It was all good, and I don’t regret a single meal. Not even the ones at Applebee’s.
But when life is heavy, and it seems like the rain will never end, and I am by myself behind the wheel of my car, I go to Taco Bell and eat two crunchy taco supremes alone at a table. For that few minutes, everything is okay.
In adulthood, I made my living as a lawyer. I had an image to maintain. I wore expensive ties and drove a BMW. There were out-of-town trials that left me alone and exhausted in unfamiliar towns. If business required that I eat with clients or other lawyers, my assistant would have made reservations at a quaint bistro with the perfect mix of local color and high-end food. But sometimes there was no one to impress. I was just alone and tired. On those trips, I’d leave the courthouse and go directly to Taco Bell where I’d eat at one of the tables in my thousand dollar court suit. Unwrapping my taco supreme — made supreme by a dollop of sour cream — the case and the suit and the lawyers vanished. I was sixteen again, and happy.
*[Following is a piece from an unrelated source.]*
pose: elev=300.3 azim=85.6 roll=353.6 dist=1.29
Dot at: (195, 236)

I am retired now. My court suits hang in the closet unused.
I last went to Taco Bell in 2023 on Martin Luther King’s birthday. Schools were closed, so the teenagers who ordinarily haunted the place at lunch were home. I ordered my two crunchy taco supremes. As I looked around the small dining area for a seat, I noticed there were no young people. Everyone was my age or older. Some were couples, married couples, eating their small lunches in silence. Most were men. Old men. Like me. Eating alone.
For decades, I have been ashamed of my trips to Taco Bell. If I spoke of them at all, I made fun of them, self-deprecatingly treating them as an old-man’s eccentricity. On my recent trip, however, I saw that although I may eat alone, I am not alone. Each of the other old men in that dining area got there by his own route, on roads different from mine, but whatever our stories, we all ended up in the same place. Eating together.
As I open my tacos and squirt the sauce on my food from the little packet just the way I like it, I feel the familiar sense of ease and comfort wash over me. My trips to Taco Bell were always good, but realizing I’m not the only one, makes them even better.